Old-school rhythm meets modern chaos, Ball X Pit reimagines Brick Breaker for a new generation of gamers

EdexLive Desk

It is the year 2011. I’m holding a Sony Ericsson J105, waiting for ‘Brick Breaker Revolution’ to load on the tiny 2-inch screen. I click on the endless “revolution” mode. I look bored. Disinterested. I’m so good at the game that I don’t even know why I bother to play it anymore. It’s just something to do with my hands, I guess. I tell myself that I’ll stop playing once I get the rocket power-ups.
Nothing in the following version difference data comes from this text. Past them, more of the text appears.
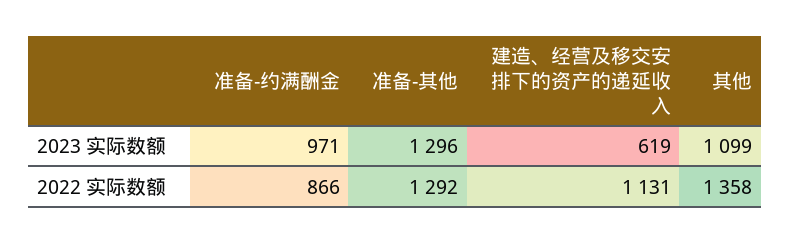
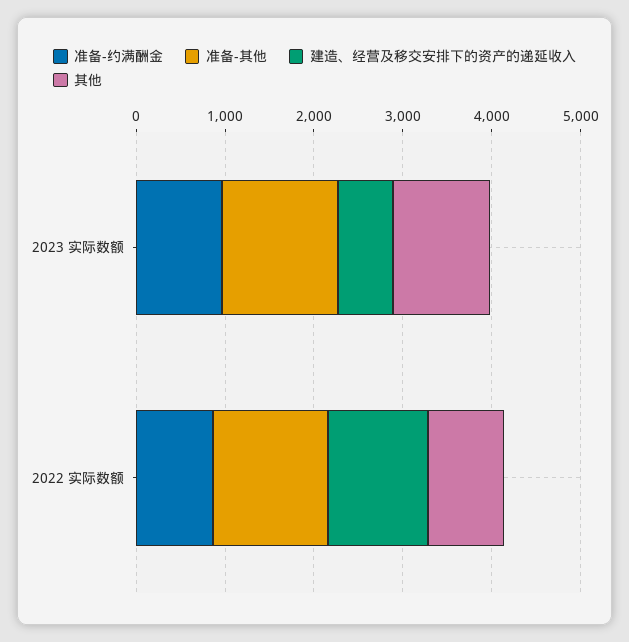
  {
    "准备-约满酬金": {
      "2023 实际数额": 971,
      "2022 实际数额": 866
    },
    "准备-其他": {
      "2023 实际数额": 1296,
      "2022 实际数额": 1292
    },
    "建造、经营及移交安排下的资产的递延收入": {
      "2023 实际数额": 619,
      "2022 实际数额": 1131
    },
    "其他": {
      "2023 实际数额": 1099,
-     "2022 实际数额": 1358
+     "2022 实际数额": 800
    }
  }

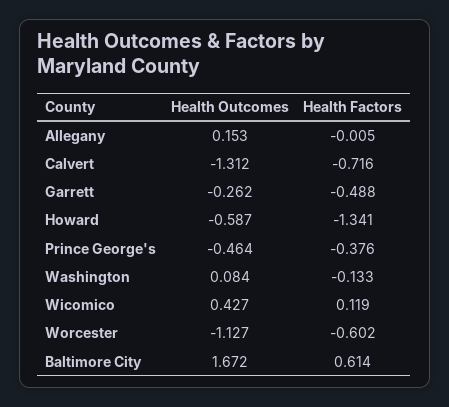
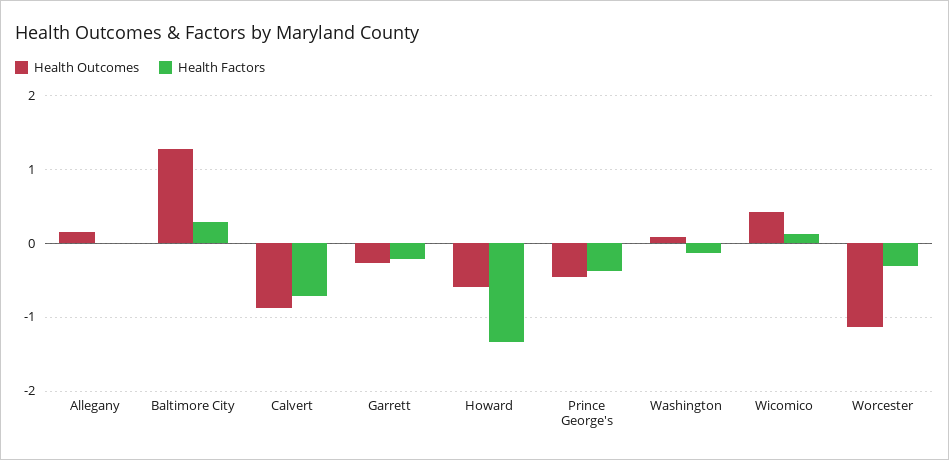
  {
    "Health Outcomes": {
      "Allegany": 0.153,
-     "Calvert": -1.312,
+     "Calvert": -0.9,
      "Garrett": -0.262,
      "Howard": -0.587,
      "Prince George's": -0.464,
      "Washington": 0.084,
      "Wicomico": 0.427,
      "Worcester": -1.127,
-     "Baltimore City": 1.672
+     "Baltimore City": 1.3
    },
    "Health Factors": {
      "Allegany": -0.005,
      "Calvert": -0.716,
-     "Garrett": -0.488,
+     "Garrett": -0.2,
      "Howard": -1.341,
      "Prince George's": -0.376,
      "Washington": -0.133,
      "Wicomico": 0.119,
-     "Worcester": -0.602,
+     "Worcester": -0.3,
-     "Baltimore City": 0.614
+     "Baltimore City": 0.3
    }
  }

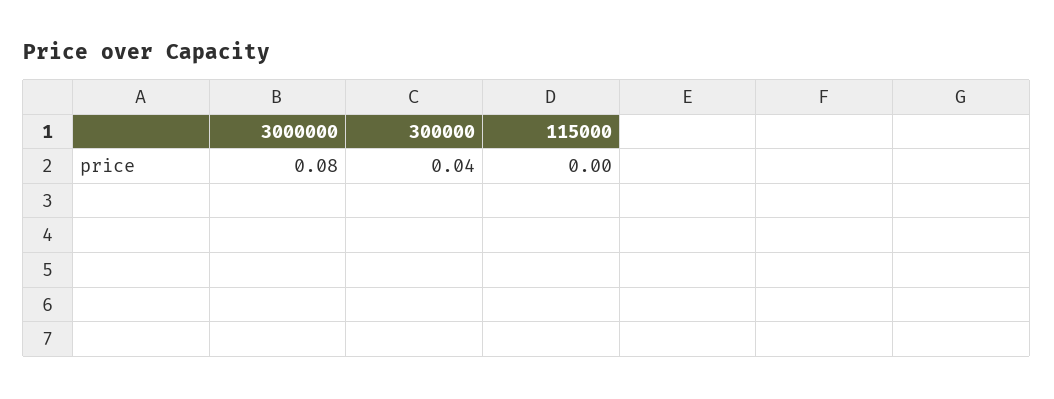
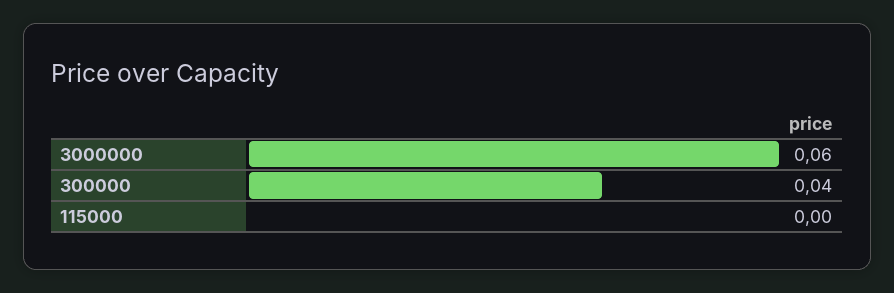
  {
-   "3000000": 0.08,
+   "3000000": 0.06,
    "300000": 0.04,
    "115000": 0
  }

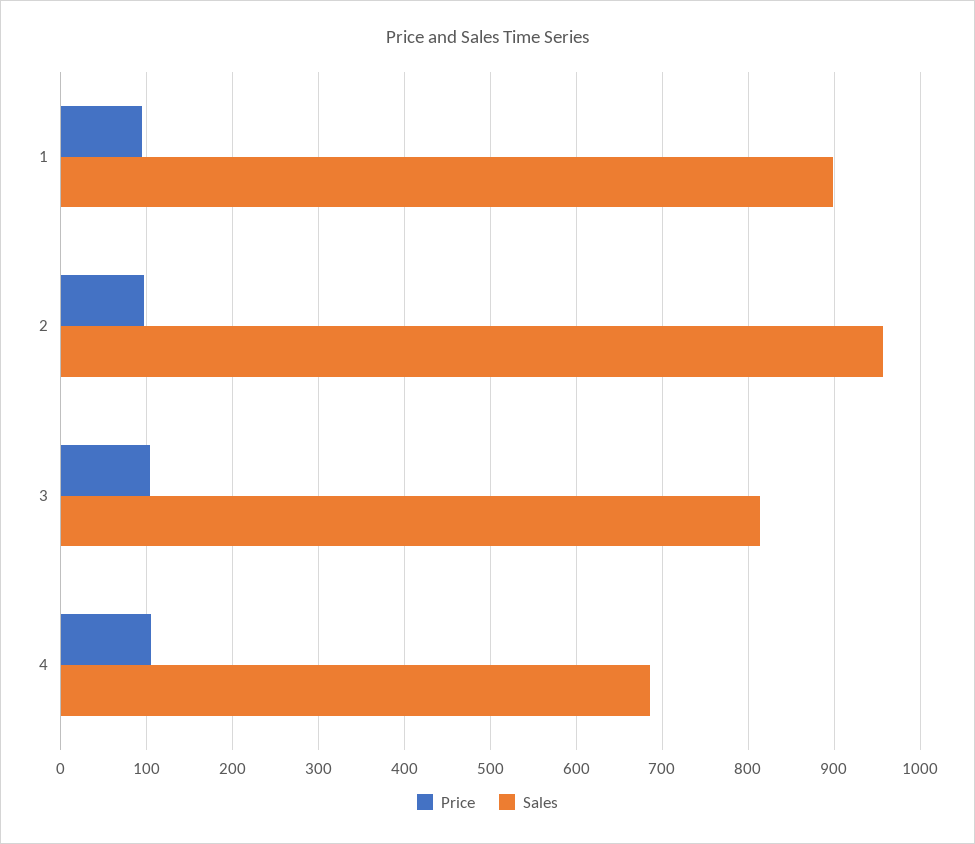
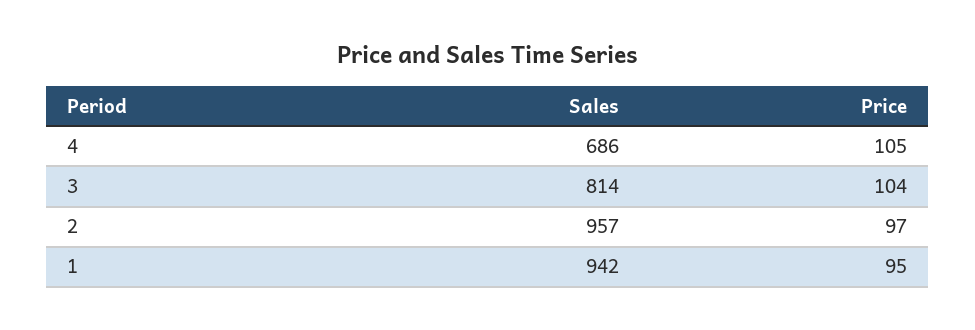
  {
    "Price": {
      "1": 95,
      "2": 97,
      "3": 104,
      "4": 105
    },
    "Sales": {
-     "1": 900,
+     "1": 942,
      "2": 957,
      "3": 814,
      "4": 686
    }
  }

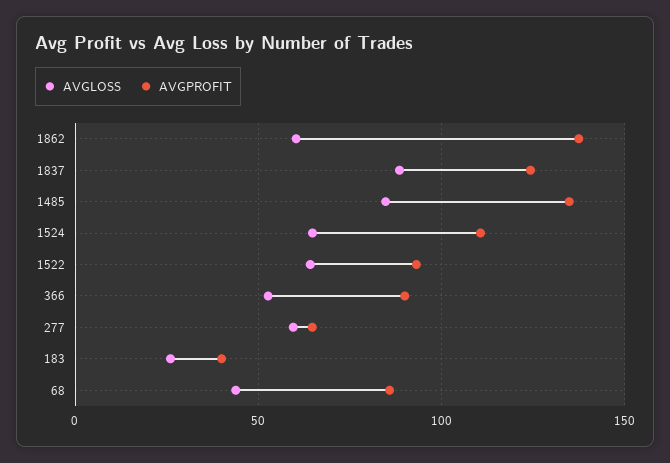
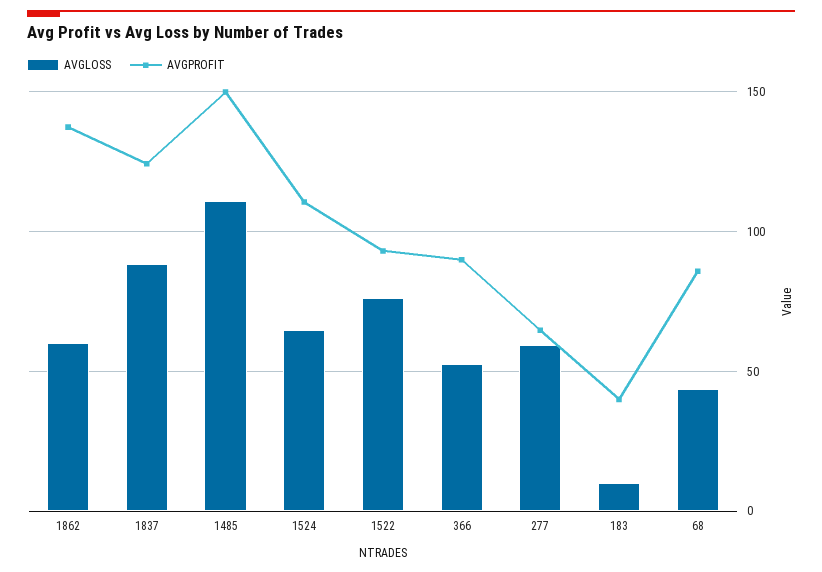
  {
    "AVGLOSS": {
      "1862": 60,
      "1837": 90,
-     "1485": 85,
+     "1485": 110,
      "1524": 65,
-     "1522": 65,
+     "1522": 75,
      "366": 55,
      "277": 60,
-     "183": 25,
+     "183": 10,
      "68": 45
    },
    "AVGPROFIT": {
      "1862": 135,
      "1837": 125,
-     "1485": 135,
+     "1485": 150,
      "1524": 110,
      "1522": 95,
      "366": 90,
      "277": 65,
      "183": 40,
      "68": 85
    }
  }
It’s no fun after that part of the game. My thumbs are trained to rest at the 2 and 4 keys. Muscle memory. The ball shoots forward. I flick the paddle into place without even thinking. The ball moves exactly where I want it to. The bricks break.

​In 2013, I upgraded to a new shiny touchscreen device. ‘Brick Breaker’ lay forgotten, untouched, in its now permanent home — at the back of a dusty drawer. Over a decade since, a weird sense of déjá vu hits me as I install this new game called ‘Ball X Pit’. It’s all very dramatic. A mild breeze drifts through the window, leaves rustle, and there’s this aura glowing around my head. The game loads. It whispers to me. “Welcome back. I was waiting for you.”

​The thing is, at first glance, ‘Ball X Pit’ seems nothing like ‘Brick Breaker Revolution’. With its old-word pixel style graphics, ball shooting mechanic, and rogue-lite deck building elements, it also evades any sense of labeling it. But to me, its lineage dates all the way back to 1976 when the game ‘Atari Breakout’ first came out.

​‘Ball X Pit’ is not all that difficult to grasp. You control a character that autoshoots balls at incoming enemies. You can move the character up, down, left, right, and also decide the angles at which the projectiles are shot. Gems drop, you pick them up. In true roguelite fashion, you can also choose from a branching web of upgrades that vanish once the level ends. The brick breaker playstyle is particularly useful in the way you shoot the ball — usually, shooting at an angle gets more bounces out of a powerful ball and kills the most enemies. But its simplicity and nostalgia aren’t why this game is so good.

​Despite it being quite simple in terms of controls, it manages to create a constant, claustrophobic tension through a building horde of enemies. First, there’s just one line of them far away. And then instantly they multiply and the entire screen is covered in tiny blocks of skeletons…honestly, it’s terrifying. And as they slowly but surely find their way down a vertical screen (kind of like Tetris blocks?), it manages to give you just about enough ammo to diffuse it. And never easily. How? Well, this harkens back to the ‘Brick Breaker’ legacy. The projectiles you shoot are balls. Upgrades kind of make them super balls. Having an ice-shooter ball can, for example, freeze enemies and make them weaker. As you level up the ice-shooter, it could potentially be combined with a laser ball to create this mega ice beam disc that freezes entire groups of enemies that it touches.

​I thoroughly enjoyed the very alchemical way in which upgrades could be merged/fused and even evolved. At some point, I remember combining two balls to create a mosquito shooter, which leeched enemies of their health and gave it all to me! The game also kind of makes you rely on your instincts and risk taking abilities. What kind of player would you be? Do you go take the frankly dangerous path to the power up that is housed between enemies? Or would you rather hold your ground for another five seconds to see if it can get freed up?

​The game is currently available on the Nintendo Switch, PlayStation, Mac, PC, and Xbox. It’s an easy game to pick up and play for beginners.